PSeitz commented 3 years ago

bit block overhead: pointer to block (u32 or u64), num bits u8 -> total cost between 5bytes (serialization in bytes to avoid padding) and 8bytes (7byte pointer or (u32, u8) with padding)

the bigger the block the higher the risk of outliers increasing bit_width

the smaller the block the more relative overhead for metadata

PSeitz commented 3 years ago

Memory Usage down from 44Mb to 33Mb on a timestamp fastfield during serialization

PSeitz commented 3 years ago

Performance looks good too

0..21500

test tests::bench_blockbitp_create ... bench:     104,929 ns/iter (+/- 3,591)
test tests::bench_blockedbitp_read ... bench:      68,370 ns/iter (+/- 1,637)
test tests::bench_vint_create      ... bench:     137,218 ns/iter (+/- 8,325)
test tests::bench_vint_read        ... bench:      88,370 ns/iter (+/- 6,387)

0..21500 val*val encoded

test tests::bench_blockbitp_create ... bench:     140,889 ns/iter (+/- 9,809)
test tests::bench_blockedbitp_read ... bench:      85,434 ns/iter (+/- 9,375)
test tests::bench_vint_create      ... bench:     159,304 ns/iter (+/- 7,030)
test tests::bench_vint_read        ... bench:     118,647 ns/iter (+/- 6,524)

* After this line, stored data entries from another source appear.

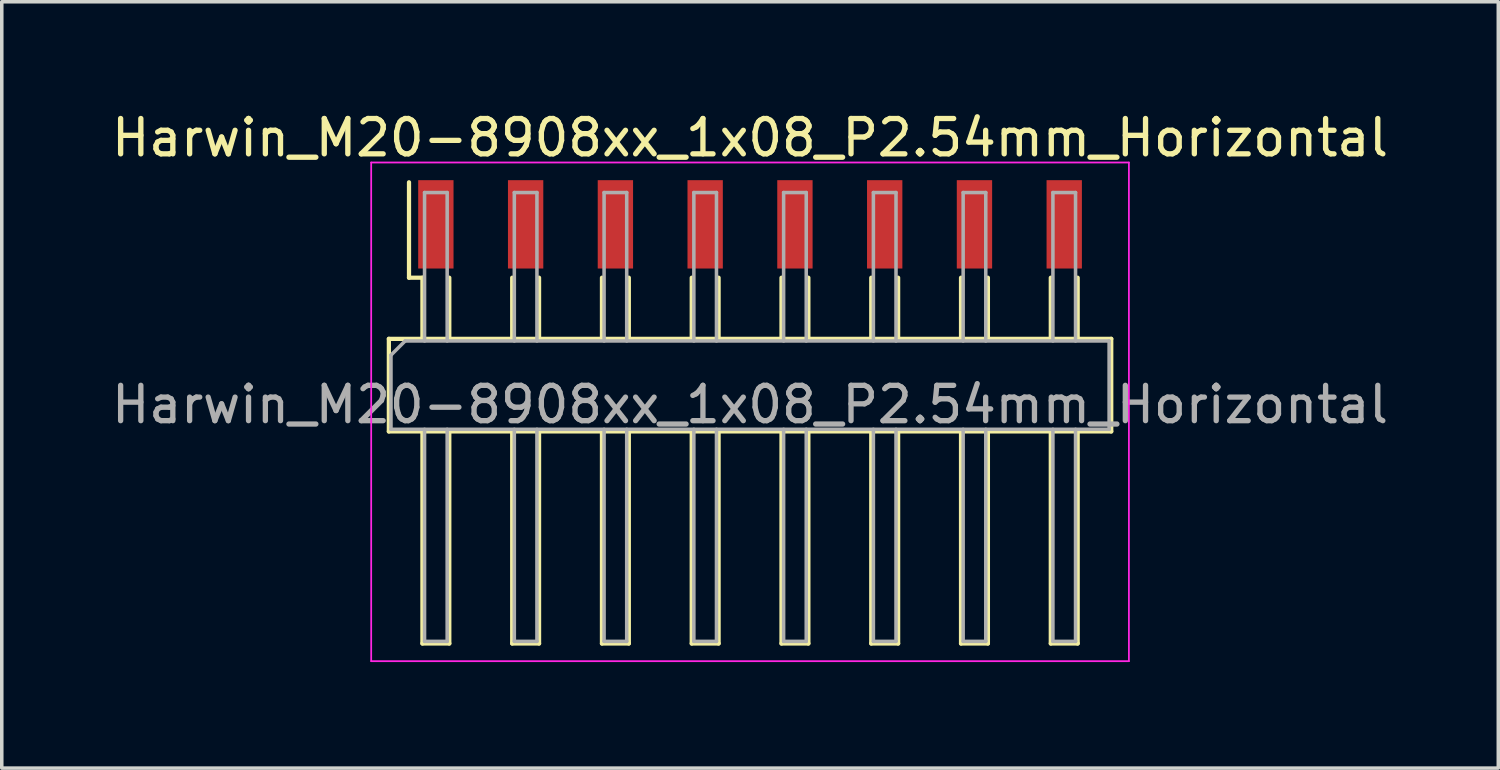
<source format=kicad_pcb>
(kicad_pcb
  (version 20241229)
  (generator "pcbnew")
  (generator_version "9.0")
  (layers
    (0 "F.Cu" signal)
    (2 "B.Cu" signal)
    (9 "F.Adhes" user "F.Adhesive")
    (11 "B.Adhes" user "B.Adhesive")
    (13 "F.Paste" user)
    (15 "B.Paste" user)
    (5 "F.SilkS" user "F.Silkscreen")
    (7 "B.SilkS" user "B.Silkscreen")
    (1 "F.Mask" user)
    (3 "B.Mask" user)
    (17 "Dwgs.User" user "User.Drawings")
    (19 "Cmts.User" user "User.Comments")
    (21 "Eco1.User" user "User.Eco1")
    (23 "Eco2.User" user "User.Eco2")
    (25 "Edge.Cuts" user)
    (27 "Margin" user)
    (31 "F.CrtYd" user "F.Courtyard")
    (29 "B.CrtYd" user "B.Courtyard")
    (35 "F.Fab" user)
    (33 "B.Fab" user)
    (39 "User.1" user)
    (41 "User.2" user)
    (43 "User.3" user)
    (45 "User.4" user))
  (footprint "Harwin_M20-8908xx_1x08_P2.54mm_Horizontal"
    (layer "F.Cu")
    (at 9.283 3.298)
    (property "Reference" "Harwin_M20-8908xx_1x08_P2.54mm_Horizontal" (at 8.89 -2.45 0) (layer "F.SilkS") (effects (font (size 1 1) (thickness 0.15))))
    (attr smd)
    (fp_line (start -1.33 3.24) (end -1.33 5.86) (stroke (width 0.12) (type solid)) (layer "F.SilkS"))
    (fp_line (start -1.33 5.86) (end 19.11 5.86) (stroke (width 0.12) (type solid)) (layer "F.SilkS"))
    (fp_line (start -0.76 1.51) (end -0.76 -1.19) (stroke (width 0.12) (type solid)) (layer "F.SilkS"))
    (fp_line (start -0.38 1.51) (end -0.76 1.51) (stroke (width 0.12) (type solid)) (layer "F.SilkS"))
    (fp_line (start -0.38 1.51) (end -0.38 3.24) (stroke (width 0.12) (type solid)) (layer "F.SilkS"))
    (fp_line (start -0.38 5.86) (end -0.38 11.86) (stroke (width 0.12) (type solid)) (layer "F.SilkS"))
    (fp_line (start -0.38 11.86) (end 0.38 11.86) (stroke (width 0.12) (type solid)) (layer "F.SilkS"))
    (fp_line (start 0.38 1.51) (end 0.38 3.24) (stroke (width 0.12) (type solid)) (layer "F.SilkS"))
    (fp_line (start 0.38 11.86) (end 0.38 5.86) (stroke (width 0.12) (type solid)) (layer "F.SilkS"))
    (fp_line (start 2.16 1.51) (end 2.16 3.24) (stroke (width 0.12) (type solid)) (layer "F.SilkS"))
    (fp_line (start 2.16 5.86) (end 2.16 11.86) (stroke (width 0.12) (type solid)) (layer "F.SilkS"))
    (fp_line (start 2.16 11.86) (end 2.92 11.86) (stroke (width 0.12) (type solid)) (layer "F.SilkS"))
    (fp_line (start 2.92 1.51) (end 2.92 3.24) (stroke (width 0.12) (type solid)) (layer "F.SilkS"))
    (fp_line (start 2.92 11.86) (end 2.92 5.86) (stroke (width 0.12) (type solid)) (layer "F.SilkS"))
    (fp_line (start 4.7 1.51) (end 4.7 3.24) (stroke (width 0.12) (type solid)) (layer "F.SilkS"))
    (fp_line (start 4.7 5.86) (end 4.7 11.86) (stroke (width 0.12) (type solid)) (layer "F.SilkS"))
    (fp_line (start 4.7 11.86) (end 5.46 11.86) (stroke (width 0.12) (type solid)) (layer "F.SilkS"))
    (fp_line (start 5.46 1.51) (end 5.46 3.24) (stroke (width 0.12) (type solid)) (layer "F.SilkS"))
    (fp_line (start 5.46 11.86) (end 5.46 5.86) (stroke (width 0.12) (type solid)) (layer "F.SilkS"))
    (fp_line (start 7.24 1.51) (end 7.24 3.24) (stroke (width 0.12) (type solid)) (layer "F.SilkS"))
    (fp_line (start 7.24 5.86) (end 7.24 11.86) (stroke (width 0.12) (type solid)) (layer "F.SilkS"))
    (fp_line (start 7.24 11.86) (end 8 11.86) (stroke (width 0.12) (type solid)) (layer "F.SilkS"))
    (fp_line (start 8 1.51) (end 8 3.24) (stroke (width 0.12) (type solid)) (layer "F.SilkS"))
    (fp_line (start 8 11.86) (end 8 5.86) (stroke (width 0.12) (type solid)) (layer "F.SilkS"))
    (fp_line (start 9.78 1.51) (end 9.78 3.24) (stroke (width 0.12) (type solid)) (layer "F.SilkS"))
    (fp_line (start 9.78 5.86) (end 9.78 11.86) (stroke (width 0.12) (type solid)) (layer "F.SilkS"))
    (fp_line (start 9.78 11.86) (end 10.54 11.86) (stroke (width 0.12) (type solid)) (layer "F.SilkS"))
    (fp_line (start 10.54 1.51) (end 10.54 3.24) (stroke (width 0.12) (type solid)) (layer "F.SilkS"))
    (fp_line (start 10.54 11.86) (end 10.54 5.86) (stroke (width 0.12) (type solid)) (layer "F.SilkS"))
    (fp_line (start 12.32 1.51) (end 12.32 3.24) (stroke (width 0.12) (type solid)) (layer "F.SilkS"))
    (fp_line (start 12.32 5.86) (end 12.32 11.86) (stroke (width 0.12) (type solid)) (layer "F.SilkS"))
    (fp_line (start 12.32 11.86) (end 13.08 11.86) (stroke (width 0.12) (type solid)) (layer "F.SilkS"))
    (fp_line (start 13.08 1.51) (end 13.08 3.24) (stroke (width 0.12) (type solid)) (layer "F.SilkS"))
    (fp_line (start 13.08 11.86) (end 13.08 5.86) (stroke (width 0.12) (type solid)) (layer "F.SilkS"))
    (fp_line (start 14.86 1.51) (end 14.86 3.24) (stroke (width 0.12) (type solid)) (layer "F.SilkS"))
    (fp_line (start 14.86 5.86) (end 14.86 11.86) (stroke (width 0.12) (type solid)) (layer "F.SilkS"))
    (fp_line (start 14.86 11.86) (end 15.62 11.86) (stroke (width 0.12) (type solid)) (layer "F.SilkS"))
    (fp_line (start 15.62 1.51) (end 15.62 3.24) (stroke (width 0.12) (type solid)) (layer "F.SilkS"))
    (fp_line (start 15.62 11.86) (end 15.62 5.86) (stroke (width 0.12) (type solid)) (layer "F.SilkS"))
    (fp_line (start 17.4 1.51) (end 17.4 3.24) (stroke (width 0.12) (type solid)) (layer "F.SilkS"))
    (fp_line (start 17.4 5.86) (end 17.4 11.86) (stroke (width 0.12) (type solid)) (layer "F.SilkS"))
    (fp_line (start 17.4 11.86) (end 18.16 11.86) (stroke (width 0.12) (type solid)) (layer "F.SilkS"))
    (fp_line (start 18.16 1.51) (end 18.16 3.24) (stroke (width 0.12) (type solid)) (layer "F.SilkS"))
    (fp_line (start 18.16 11.86) (end 18.16 5.86) (stroke (width 0.12) (type solid)) (layer "F.SilkS"))
    (fp_line (start 19.11 3.24) (end -1.33 3.24) (stroke (width 0.12) (type solid)) (layer "F.SilkS"))
    (fp_line (start 19.11 5.86) (end 19.11 3.24) (stroke (width 0.12) (type solid)) (layer "F.SilkS"))
    (fp_line (start -1.83 -1.75) (end 19.61 -1.75) (stroke (width 0.05) (type solid)) (layer "F.CrtYd"))
    (fp_line (start -1.83 12.36) (end -1.83 -1.75) (stroke (width 0.05) (type solid)) (layer "F.CrtYd"))
    (fp_line (start 19.61 -1.75) (end 19.61 12.36) (stroke (width 0.05) (type solid)) (layer "F.CrtYd"))
    (fp_line (start 19.61 12.36) (end -1.83 12.36) (stroke (width 0.05) (type solid)) (layer "F.CrtYd"))
    (fp_line (start -1.27 3.7) (end -1.27 5.8) (stroke (width 0.1) (type solid)) (layer "F.Fab"))
    (fp_line (start -1.27 5.8) (end 19.05 5.8) (stroke (width 0.1) (type solid)) (layer "F.Fab"))
    (fp_line (start -0.87 3.3) (end -1.27 3.7) (stroke (width 0.1) (type solid)) (layer "F.Fab"))
    (fp_line (start -0.32 -0.9) (end 0.32 -0.9) (stroke (width 0.1) (type solid)) (layer "F.Fab"))
    (fp_line (start -0.32 3.3) (end -0.32 -0.9) (stroke (width 0.1) (type solid)) (layer "F.Fab"))
    (fp_line (start -0.32 5.8) (end -0.32 11.8) (stroke (width 0.1) (type solid)) (layer "F.Fab"))
    (fp_line (start -0.32 11.8) (end 0.32 11.8) (stroke (width 0.1) (type solid)) (layer "F.Fab"))
    (fp_line (start 0.32 -0.9) (end 0.32 3.3) (stroke (width 0.1) (type solid)) (layer "F.Fab"))
    (fp_line (start 0.32 11.8) (end 0.32 5.8) (stroke (width 0.1) (type solid)) (layer "F.Fab"))
    (fp_line (start 2.22 -0.9) (end 2.86 -0.9) (stroke (width 0.1) (type solid)) (layer "F.Fab"))
    (fp_line (start 2.22 3.3) (end 2.22 -0.9) (stroke (width 0.1) (type solid)) (layer "F.Fab"))
    (fp_line (start 2.22 5.8) (end 2.22 11.8) (stroke (width 0.1) (type solid)) (layer "F.Fab"))
    (fp_line (start 2.22 11.8) (end 2.86 11.8) (stroke (width 0.1) (type solid)) (layer "F.Fab"))
    (fp_line (start 2.86 -0.9) (end 2.86 3.3) (stroke (width 0.1) (type solid)) (layer "F.Fab"))
    (fp_line (start 2.86 11.8) (end 2.86 5.8) (stroke (width 0.1) (type solid)) (layer "F.Fab"))
    (fp_line (start 4.76 -0.9) (end 5.4 -0.9) (stroke (width 0.1) (type solid)) (layer "F.Fab"))
    (fp_line (start 4.76 3.3) (end 4.76 -0.9) (stroke (width 0.1) (type solid)) (layer "F.Fab"))
    (fp_line (start 4.76 5.8) (end 4.76 11.8) (stroke (width 0.1) (type solid)) (layer "F.Fab"))
    (fp_line (start 4.76 11.8) (end 5.4 11.8) (stroke (width 0.1) (type solid)) (layer "F.Fab"))
    (fp_line (start 5.4 -0.9) (end 5.4 3.3) (stroke (width 0.1) (type solid)) (layer "F.Fab"))
    (fp_line (start 5.4 11.8) (end 5.4 5.8) (stroke (width 0.1) (type solid)) (layer "F.Fab"))
    (fp_line (start 7.3 -0.9) (end 7.94 -0.9) (stroke (width 0.1) (type solid)) (layer "F.Fab"))
    (fp_line (start 7.3 3.3) (end 7.3 -0.9) (stroke (width 0.1) (type solid)) (layer "F.Fab"))
    (fp_line (start 7.3 5.8) (end 7.3 11.8) (stroke (width 0.1) (type solid)) (layer "F.Fab"))
    (fp_line (start 7.3 11.8) (end 7.94 11.8) (stroke (width 0.1) (type solid)) (layer "F.Fab"))
    (fp_line (start 7.94 -0.9) (end 7.94 3.3) (stroke (width 0.1) (type solid)) (layer "F.Fab"))
    (fp_line (start 7.94 11.8) (end 7.94 5.8) (stroke (width 0.1) (type solid)) (layer "F.Fab"))
    (fp_line (start 9.84 -0.9) (end 10.48 -0.9) (stroke (width 0.1) (type solid)) (layer "F.Fab"))
    (fp_line (start 9.84 3.3) (end 9.84 -0.9) (stroke (width 0.1) (type solid)) (layer "F.Fab"))
    (fp_line (start 9.84 5.8) (end 9.84 11.8) (stroke (width 0.1) (type solid)) (layer "F.Fab"))
    (fp_line (start 9.84 11.8) (end 10.48 11.8) (stroke (width 0.1) (type solid)) (layer "F.Fab"))
    (fp_line (start 10.48 -0.9) (end 10.48 3.3) (stroke (width 0.1) (type solid)) (layer "F.Fab"))
    (fp_line (start 10.48 11.8) (end 10.48 5.8) (stroke (width 0.1) (type solid)) (layer "F.Fab"))
    (fp_line (start 12.38 -0.9) (end 13.02 -0.9) (stroke (width 0.1) (type solid)) (layer "F.Fab"))
    (fp_line (start 12.38 3.3) (end 12.38 -0.9) (stroke (width 0.1) (type solid)) (layer "F.Fab"))
    (fp_line (start 12.38 5.8) (end 12.38 11.8) (stroke (width 0.1) (type solid)) (layer "F.Fab"))
    (fp_line (start 12.38 11.8) (end 13.02 11.8) (stroke (width 0.1) (type solid)) (layer "F.Fab"))
    (fp_line (start 13.02 -0.9) (end 13.02 3.3) (stroke (width 0.1) (type solid)) (layer "F.Fab"))
    (fp_line (start 13.02 11.8) (end 13.02 5.8) (stroke (width 0.1) (type solid)) (layer "F.Fab"))
    (fp_line (start 14.92 -0.9) (end 15.56 -0.9) (stroke (width 0.1) (type solid)) (layer "F.Fab"))
    (fp_line (start 14.92 3.3) (end 14.92 -0.9) (stroke (width 0.1) (type solid)) (layer "F.Fab"))
    (fp_line (start 14.92 5.8) (end 14.92 11.8) (stroke (width 0.1) (type solid)) (layer "F.Fab"))
    (fp_line (start 14.92 11.8) (end 15.56 11.8) (stroke (width 0.1) (type solid)) (layer "F.Fab"))
    (fp_line (start 15.56 -0.9) (end 15.56 3.3) (stroke (width 0.1) (type solid)) (layer "F.Fab"))
    (fp_line (start 15.56 11.8) (end 15.56 5.8) (stroke (width 0.1) (type solid)) (layer "F.Fab"))
    (fp_line (start 17.46 -0.9) (end 18.1 -0.9) (stroke (width 0.1) (type solid)) (layer "F.Fab"))
    (fp_line (start 17.46 3.3) (end 17.46 -0.9) (stroke (width 0.1) (type solid)) (layer "F.Fab"))
    (fp_line (start 17.46 5.8) (end 17.46 11.8) (stroke (width 0.1) (type solid)) (layer "F.Fab"))
    (fp_line (start 17.46 11.8) (end 18.1 11.8) (stroke (width 0.1) (type solid)) (layer "F.Fab"))
    (fp_line (start 18.1 -0.9) (end 18.1 3.3) (stroke (width 0.1) (type solid)) (layer "F.Fab"))
    (fp_line (start 18.1 11.8) (end 18.1 5.8) (stroke (width 0.1) (type solid)) (layer "F.Fab"))
    (fp_line (start 19.05 3.3) (end -0.87 3.3) (stroke (width 0.1) (type solid)) (layer "F.Fab"))
    (fp_line (start 19.05 5.8) (end 19.05 3.3) (stroke (width 0.1) (type solid)) (layer "F.Fab"))
    (fp_text user "${REFERENCE}" (at 8.89 5.1 0) (layer "F.Fab") (effects (font (size 1 1) (thickness 0.15))))
    (pad "1" smd rect (at 0 0) (size 1 2.5) (layers "F.Cu" "F.Mask" "F.Paste"))
    (pad "2" smd rect (at 2.54 0) (size 1 2.5) (layers "F.Cu" "F.Mask" "F.Paste"))
    (pad "3" smd rect (at 5.08 0) (size 1 2.5) (layers "F.Cu" "F.Mask" "F.Paste"))
    (pad "4" smd rect (at 7.62 0) (size 1 2.5) (layers "F.Cu" "F.Mask" "F.Paste"))
    (pad "5" smd rect (at 10.16 0) (size 1 2.5) (layers "F.Cu" "F.Mask" "F.Paste"))
    (pad "6" smd rect (at 12.7 0) (size 1 2.5) (layers "F.Cu" "F.Mask" "F.Paste"))
    (pad "7" smd rect (at 15.24 0) (size 1 2.5) (layers "F.Cu" "F.Mask" "F.Paste"))
    (pad "8" smd rect (at 17.78 0) (size 1 2.5) (layers "F.Cu" "F.Mask" "F.Paste")))
  (gr_rect
    (start -3 -3)
    (end 39.345 18.683)
    (stroke (width 0.1) (type default))
    (fill no)
    (layer "Edge.Cuts")))
</source>
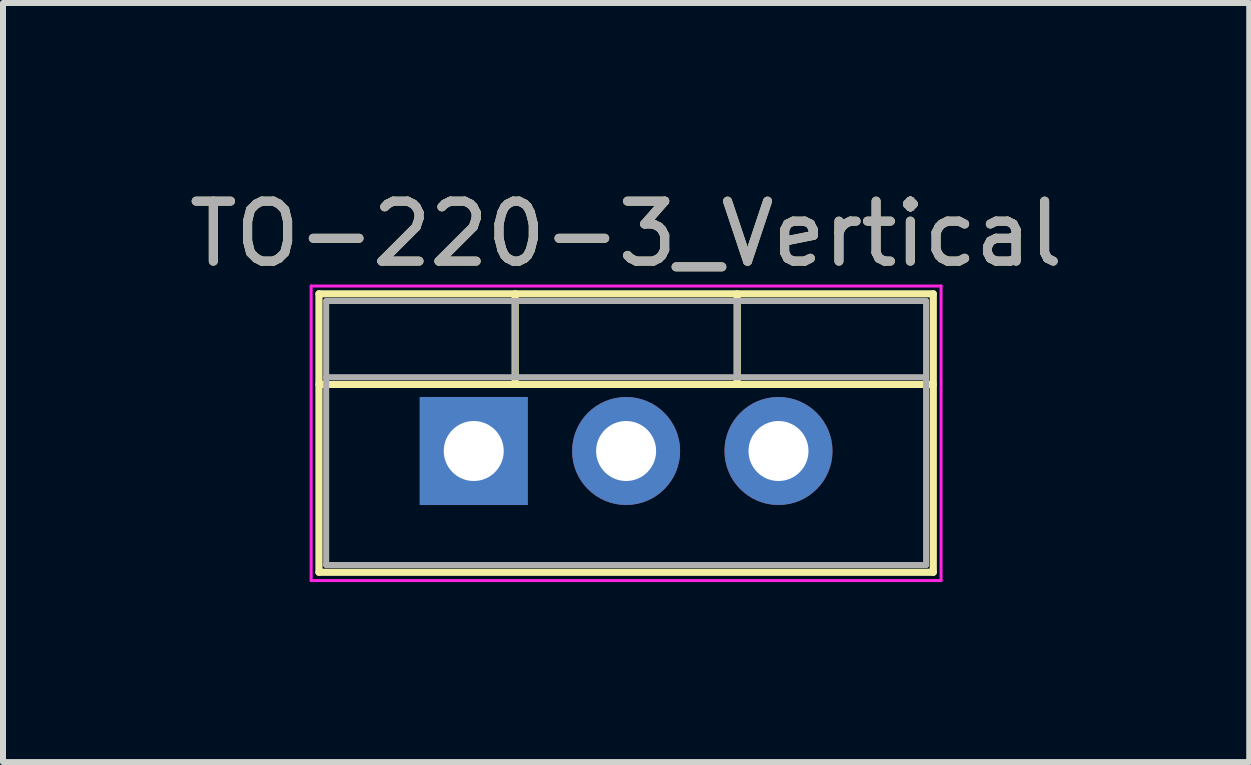
<source format=kicad_pcb>
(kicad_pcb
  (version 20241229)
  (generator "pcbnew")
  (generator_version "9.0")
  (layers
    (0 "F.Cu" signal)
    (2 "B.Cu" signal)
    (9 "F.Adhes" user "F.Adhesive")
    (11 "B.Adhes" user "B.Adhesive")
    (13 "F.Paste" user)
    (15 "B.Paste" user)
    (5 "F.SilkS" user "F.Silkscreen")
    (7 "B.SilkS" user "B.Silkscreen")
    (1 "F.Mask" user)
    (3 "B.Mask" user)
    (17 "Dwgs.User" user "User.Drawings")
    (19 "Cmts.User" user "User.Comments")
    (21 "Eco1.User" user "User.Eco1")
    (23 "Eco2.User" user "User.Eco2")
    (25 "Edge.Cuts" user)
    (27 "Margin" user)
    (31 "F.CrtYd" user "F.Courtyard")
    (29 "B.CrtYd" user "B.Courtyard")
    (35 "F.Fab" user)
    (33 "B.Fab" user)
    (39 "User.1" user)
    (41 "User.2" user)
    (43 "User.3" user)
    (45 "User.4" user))
  (footprint "TO-220-3_Vertical"
    (layer "F.Cu")
    (at 4.847 4.468)
    (property "Reference" "TO-220-3_Vertical" (at 2.54 -3.62 0) (layer "F.SilkS") (effects (font (size 1 1) (thickness 0.15))))
    (attr through_hole)
    (fp_line (start -2.58 -2.62) (end -2.58 2.021) (stroke (width 0.12) (type solid)) (layer "F.SilkS"))
    (fp_line (start -2.58 -2.62) (end 7.66 -2.62) (stroke (width 0.12) (type solid)) (layer "F.SilkS"))
    (fp_line (start -2.58 -1.11) (end 7.66 -1.11) (stroke (width 0.12) (type solid)) (layer "F.SilkS"))
    (fp_line (start -2.58 2.021) (end 7.66 2.021) (stroke (width 0.12) (type solid)) (layer "F.SilkS"))
    (fp_line (start 0.69 -2.62) (end 0.69 -1.11) (stroke (width 0.12) (type solid)) (layer "F.SilkS"))
    (fp_line (start 4.391 -2.62) (end 4.391 -1.11) (stroke (width 0.12) (type solid)) (layer "F.SilkS"))
    (fp_line (start 7.66 -2.62) (end 7.66 2.021) (stroke (width 0.12) (type solid)) (layer "F.SilkS"))
    (fp_line (start -2.71 -2.75) (end -2.71 2.16) (stroke (width 0.05) (type solid)) (layer "F.CrtYd"))
    (fp_line (start -2.71 2.16) (end 7.79 2.16) (stroke (width 0.05) (type solid)) (layer "F.CrtYd"))
    (fp_line (start 7.79 -2.75) (end -2.71 -2.75) (stroke (width 0.05) (type solid)) (layer "F.CrtYd"))
    (fp_line (start 7.79 2.16) (end 7.79 -2.75) (stroke (width 0.05) (type solid)) (layer "F.CrtYd"))
    (fp_line (start -2.46 -2.5) (end -2.46 1.9) (stroke (width 0.1) (type solid)) (layer "F.Fab"))
    (fp_line (start -2.46 -1.23) (end 7.54 -1.23) (stroke (width 0.1) (type solid)) (layer "F.Fab"))
    (fp_line (start -2.46 1.9) (end 7.54 1.9) (stroke (width 0.1) (type solid)) (layer "F.Fab"))
    (fp_line (start 0.69 -2.5) (end 0.69 -1.23) (stroke (width 0.1) (type solid)) (layer "F.Fab"))
    (fp_line (start 4.39 -2.5) (end 4.39 -1.23) (stroke (width 0.1) (type solid)) (layer "F.Fab"))
    (fp_line (start 7.54 -2.5) (end -2.46 -2.5) (stroke (width 0.1) (type solid)) (layer "F.Fab"))
    (fp_line (start 7.54 1.9) (end 7.54 -2.5) (stroke (width 0.1) (type solid)) (layer "F.Fab"))
    (fp_text user "${REFERENCE}" (at 2.54 -3.62 0) (layer "F.Fab") (effects (font (size 1 1) (thickness 0.15))))
    (pad "1" thru_hole rect (at 0 0) (size 1.8 1.8) (drill 1) (layers "*.Cu" "*.Mask"))
    (pad "2" thru_hole oval (at 2.54 0) (size 1.8 1.8) (drill 1) (layers "*.Cu" "*.Mask"))
    (pad "3" thru_hole oval (at 5.08 0) (size 1.8 1.8) (drill 1) (layers "*.Cu" "*.Mask")))
  (gr_rect
    (start -3 -3)
    (end 17.774 9.653)
    (stroke (width 0.1) (type default))
    (fill no)
    (layer "Edge.Cuts")))
</source>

PSeitz commented 3 years ago

With base_value and offset to base_value decoding memory usage is down to 2,6MB in the timestamp fast field case.

Performance is now similar to VInt

fulmicoton commented 3 years ago

Awesome!

PSeitz commented 3 years ago

128 elements emerged as optimal block size.

Several tests have been executed for 32, 64, 128, 256, 512. With regards to compression ratio and speed 128 was the clear overall winner.